Tekanan itu terlihat jelas pada laporan terbaru perusahaan. Dalam satu kuartal yang berakhir pada 31 Maret 2026, Sony hanya menjual 1,5 juta unit PS5, turun dari 2,8 juta unit pada periode yang sama tahun lalu.
Harga yang makin jauh dari titik awal
Masalah utama datang dari harga jual yang kini tidak lagi berada di level peluncuran. Saat pertama hadir, PS5 dibanderol sekitar USD 399 untuk edisi digital dan USD 499 untuk edisi disk.
Sekarang, harga itu sudah naik menjadi sekitar USD 599 untuk edisi digital dan USD 649 untuk edisi disk. Lonjakan terakhir terjadi pada Maret 2026, ketika harga naik hampir USD 100 dari harga rilis.
Sony menyebut kenaikan biaya produksi sebagai penyebab utama. Salah satu komponen yang paling menekan biaya adalah chip memori, sehingga struktur biaya perusahaan ikut terdorong naik.
Penjualan ikut merosot dalam setahun fiskal
Dampak kenaikan harga tidak berhenti di satu kuartal saja. Sepanjang tahun fiskal 2025, total penjualan PS5 turun dari 18 juta unit menjadi 16,5 juta unit.
Secara total, PS5 memang sudah mencapai 93,7 juta unit terjual sepanjang masa. Namun jika dibandingkan dengan PS4 pada fase siklus hidup yang sama, laju PS5 dinilai belum sekuat pendahulunya.
Kondisi itu membuat momentum penjualan PS5 terlihat mulai kehilangan tenaga. Pasar juga memberi sinyal bahwa konsumen tidak lagi menerima kenaikan harga sefleksibel sebelumnya.
Efeknya meluas ke ekosistem PlayStation
Presiden dan CEO Sony, Hiroki Totoki, menjelaskan bahwa kenaikan biaya komponen tidak hanya memengaruhi konsol. Pendapatan dari perangkat lunak game, PlayStation Plus, dan aksesori juga ikut terdampak.
Menurut Totoki, konsumen semakin enggan membeli perangkat keras lama ketika harganya justru lebih tinggi.
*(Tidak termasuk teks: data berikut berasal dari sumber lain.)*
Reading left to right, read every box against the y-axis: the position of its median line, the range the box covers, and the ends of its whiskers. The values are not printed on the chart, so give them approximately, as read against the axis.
Situasi ini berlawanan dengan pola umum yang biasanya diharapkan terjadi pada sebuah konsol setelah beberapa tahun beredar di pasar.
Sony sendiri menyatakan tidak punya rencana menaikkan harga PS5 lagi dalam waktu dekat. Perusahaan ingin mempertahankan struktur harga yang ada setelah beberapa kali penyesuaian dalam setahun terakhir.
Harapan pada game besar dan PS6
Di tengah tekanan itu, Sony masih bertumpu pada Grand Theft Auto VI yang dijadwalkan rilis pada November. Perusahaan melihat game besar tersebut sebagai katalis yang dapat mendorong minat membeli PS5.
Di saat yang sama, pengembangan PS6 juga terus berjalan. Namun, investasi besar untuk riset, chip, dan hardware generasi berikutnya diperkirakan tetap memberi tekanan pada laba perusahaan dalam waktu dekat.
Dengan kondisi seperti ini, Sony harus menjaga harga PS5 agar tidak semakin menjauh dari konsumen. Pada saat yang sama, perusahaan tetap perlu membiayai pengembangan generasi berikutnya di tengah pasar yang makin sensitif terhadap harga.